Now consider the manic Saturday morning show Pee-wee's Playhouse, which aired on CBS between 1986 and 1990. This triple espresso shot of a program consisted of an excitable man-child and his "playhouse" full of sentient (some might even say "smart") objects.
While Pee-wee's non-human friends were brought to TV life via rudimentary puppets and animation, they managed to make an undeniable impact on the show's surprisingly varied audience, which consisted of everything from school-aged children and college-age stoners. Today, the original Playhouse audience is anywhere between their late 20s and late 40s. This also happens to be the demographic where we find many of today's cutting-edge engineers, tech CEOs, angel investors, and other assorted futurati.
I don't know any technologists who specifically cite Pee-wee as an influence on their work, but it's hard to ignore the eerie similarities between today's technology and the Playhouse's sentient inhabitants.
One particularly prescient example is Pee-wee's "Picturephone" booth, which allowed him to see and speak with people from the far reaches of his trippy universe. Today, this ability to both see and hear each other across great distances is painfully routine and accessible through machines we keep in our pockets. While there were indeed some crude attempts at visual communication in the late 1980s, the technology was pure fantasy to most viewers at the time.
Pee-wee was far from the first person to hint at seamless video communication, but it's not hard to imagine an impressionable member of Pee-wee's late-1980s audience going on to help develop Skype, FaceTime, or Google Hangouts. Perhaps this connection is grasping at straws, but the timing sure works out.
Also consider the Playhouse's "Magic Screen," which acted as a window and a door to Pee-wee's wider world. It's interesting to note the bezel-laden shape of the magic screen, particularly how flat it was. The Magic Screen was far skinnier than any of the tube-based TVs its visage was broadcast on. While flat-panel displays have been around—in some form—for decades, the technological breakthroughs that allowed them to become ubiquitous have only been available in the past 20 years or so.

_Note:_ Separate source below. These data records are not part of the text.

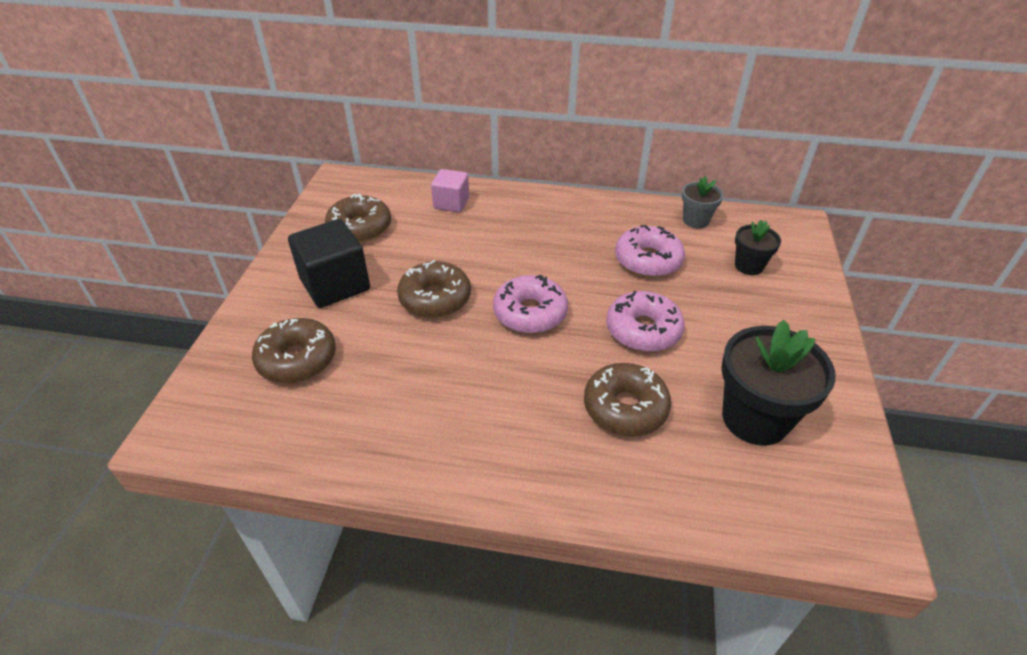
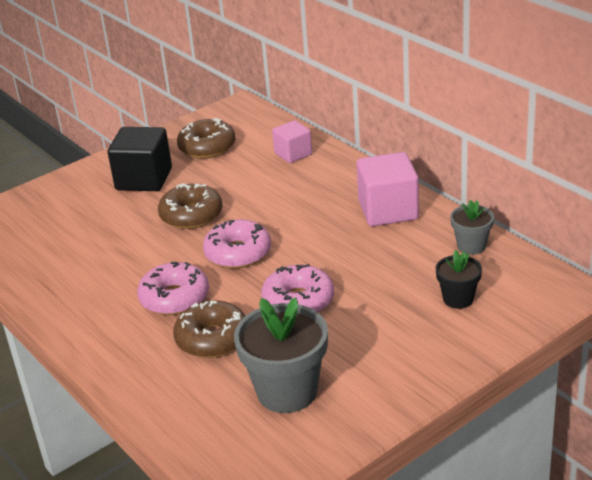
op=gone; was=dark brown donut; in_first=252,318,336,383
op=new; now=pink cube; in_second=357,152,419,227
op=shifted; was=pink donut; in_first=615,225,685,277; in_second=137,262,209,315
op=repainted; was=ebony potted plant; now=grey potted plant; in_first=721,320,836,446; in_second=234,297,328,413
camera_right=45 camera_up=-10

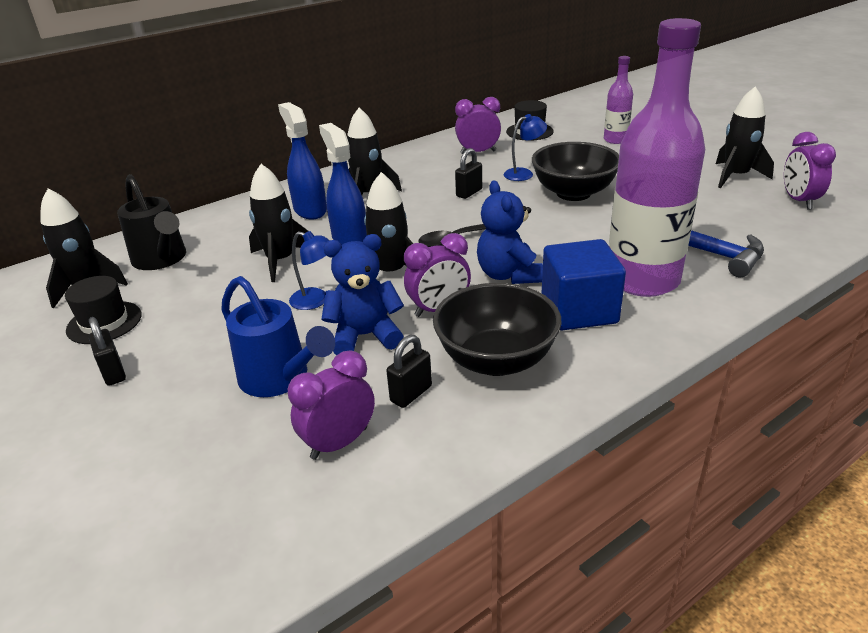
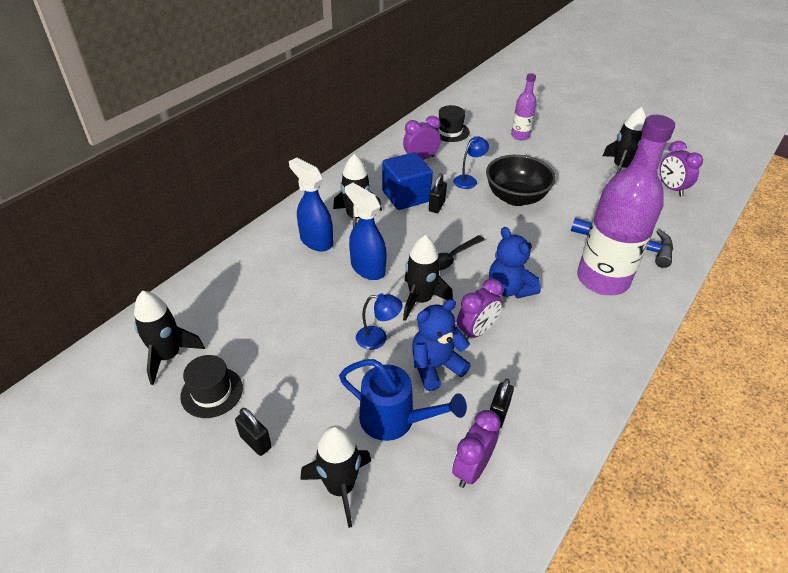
op=gone; was=ebony sprinkling can; in_first=117,174,186,270
op=gone; was=ebony deep dish; in_first=433,283,562,376
op=shifted; was=ebony spaceship; in_first=249,164,308,282; in_second=300,425,371,528
op=shifted; was=blue cube; in_first=542,239,626,330; in_second=382,152,433,210
camera_right=-20 camera_up=10

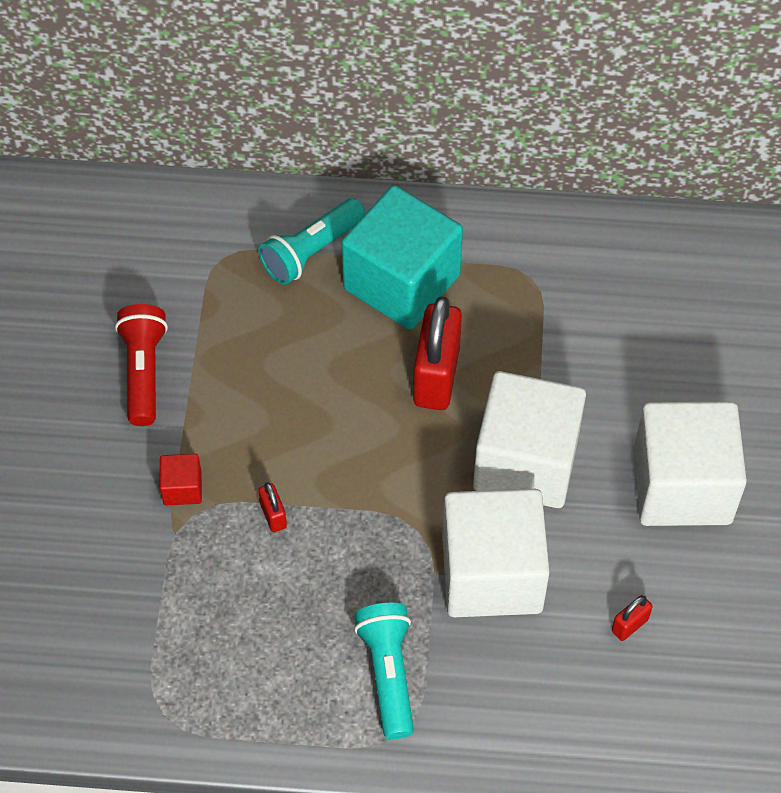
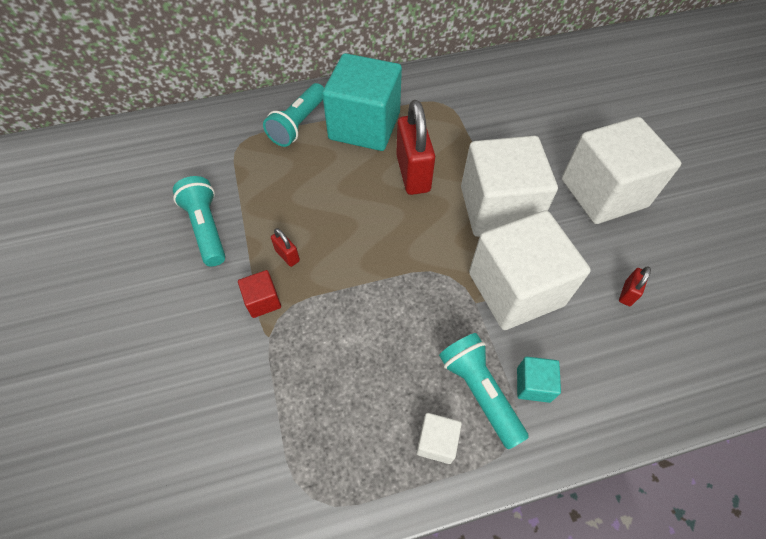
op=new; now=pure white cube; in_second=416,413,462,464
op=new; now=teal cube; in_second=517,357,561,403
op=shifted; was=scarlet lock; in_first=258,482,287,532; in_second=271,228,300,267
op=repainted; was=scarlet flashlight; now=teal flashlight; in_first=115,304,168,426; in_second=173,176,226,267
camera_right=-20 camera_up=0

It's also not difficult to see modern-day echoes in playhousemates like the wish-granting, gibberish-spouting Jambi or location-aware Globey. These interactive friends' abilities to answer questions and solve problems aren't so removed from those of increasingly capable AI-enabled assistants like Cortana, Siri, or Alexa. While far more charismatic, there's not much Globey brings to the picture that Google Maps doesn't do better now.
If we take a step back, we can see the Playhouse for what it is: An early version of The Internet of Things which allows people to communicate with their household devices (and communicate with each other). Setting your smart bulb isn't so different than conversing with a talking chandelier if you think about it.
This post might come off as a desperate bout of nostalgia, but I don't have any particular emotional attachment to Playhouse. While I was at the correct age for the show, I somehow just missed that boat. But as it happens, in the run-up to the new Pee-wee movie, the entire Playhouse run has made its way to Netflix and I've had the opportunity to watch them with my toddler son (he's mostly into all the noise, color, and commotion).
As someone who writes about technology, I was struck by how these bits of magic and fantasy have become real—in some way. (Check out that gallery above and you can decide how much Pee-wee really predicted.) It's difficult to imagine that the small portion of the Playhouse audience that did go on to become engineers didn't carry a little bit of the show with them.
If it's true that fiction eventually creates reality in its own image, then perhaps we should look at science fiction and fantasy less as fits of escapism and more as a window into what might be.